Back in the Fall of '93, Gary Sitton wrote 3 articles for a Peterson Publishing seasonal magazine (under the Guns & Ammo banner) titled "Rifles & Cartridges for Big Game". The best of which was "The Improved Cartridges"; a treatise on the P.O.Ackley Improved versions - which were, and were not, worthwhile and why. Worth doing: .22-250 AI, .257 Roberts AI, 7x57 AI, .280 AI, .338-06 AI, .35 Whelan AI and even the .30-30 AI. Alas, my beloved .25-06 didn't make the cut. Excellent article, and boy, do I miss his writing. DEP had it partly right - wildcats are fun, but mostly it's because they're a little bit different than what everyone else has. And a little more of it. Mr. Sitton has cost me a lot of money over the years, and I thank him for it. Try it, you'll love it.


I smell a set up. Dave will announce the POP line of cartridges at the upcoming SHOT show. The POPs will be the latest in wildcat development; probably a caseless 23 and 39 caliber. Where can I place an order?

Trae B.

probably the next advancement for hunting is going to be heat/heart seeking bullets with scopes that can adjust over the curvature of the earth because thats how long range they will be.And the scope will see through trees and hills and mountains and the bullet will just dodge them with out losing speed.And more than likley high impact explosives in the tip of the bullet.

"Onanism" that is a good one Dave.
I always liked the "wildcatter" stories of the past;It's part of being a gun nut, I suppose?
Isn't the 30/06 a wildcat of sorts starting life as the 8mm Mauser?

Ralph the Rifleman

"Onanism" that is a good one Dave.
I always liked the "wildcatter" stories of the past;It's part of being a gun nut, I suppose?
Isn't the 30/06 a wildcat of sorts starting life as the 8mm Mauser?

Bernie Kuntz

Dave, your final paragraph sums up my sentiments exactly--most wildcats were "a lot of hot air", but the ones you listed there have been genuine improvements that have survived for decades and deserved to!

Black Rifle Addict

I find the saying "beware of the one rifle man" quite interesting when discussing the wildcat cartridge making history.
It seems most of this experimenting was going on when practicallty was the buzz word people did not have disposable income and had to make due with their one gun battery.



Don't be so awe struck by the 7mm Remington 'gunwerks' stuff. Ol' Dick Lee has 72 grains of H1000 sending a 168 gr bullet at 3015 fps in his 1996 book 'Modern Reloading'? I don't own a 7mm so I can't chron a load ... but the 'gunwerks' stuff sounds like a very expensive 'load' a crap to me?

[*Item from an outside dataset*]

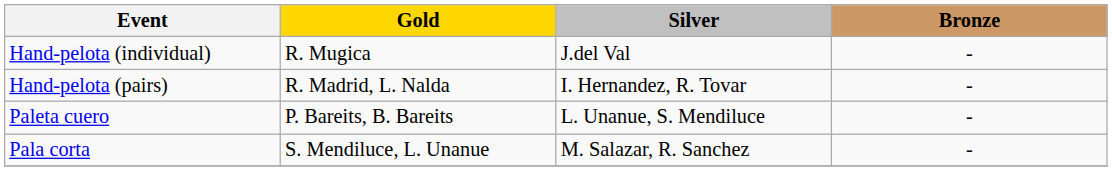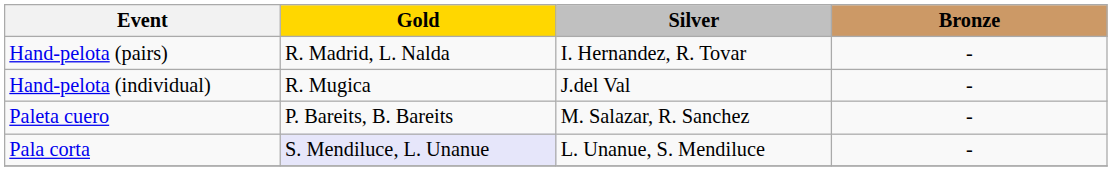rows swapped: Hand-pelota (individual) <-> Hand-pelota (pairs)
Paleta cuero | Silver: L. Unanue, S. Mendiluce -> M. Salazar, R. Sanchez
Pala corta | Gold: no background -> lavender background
Pala corta | Silver: M. Salazar, R. Sanchez -> L. Unanue, S. Mendiluce
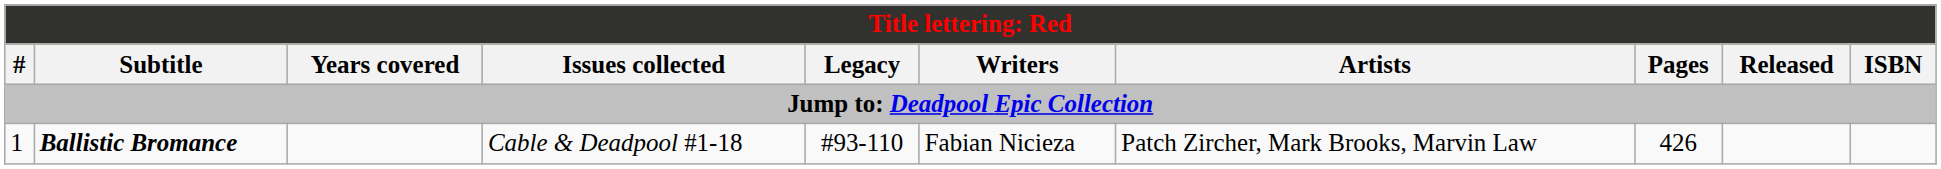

Then, Dave, there were the wilder wildcats, the original wildcats that were then further 'catted, like P. O. Ackley's "improved" 6mm and .257 Roberts, and Weatherby's .30/.378. The evolution of some modern rounds has progressed from factory cartridge to wildcat to factory to further wildcat. You need a DNA analysis to understand the ancestry of some modern rounds.

History shows that 'wildcatting' is a continuing process of improvement, especially as the components like powders and primers themselves evolve.

And then there are the throwbacks, the short fat 'magnums', which do nothing but decrease magazine capacity for a slight gain in shortening action length. Just like natural selection, there are some dead ends in the process.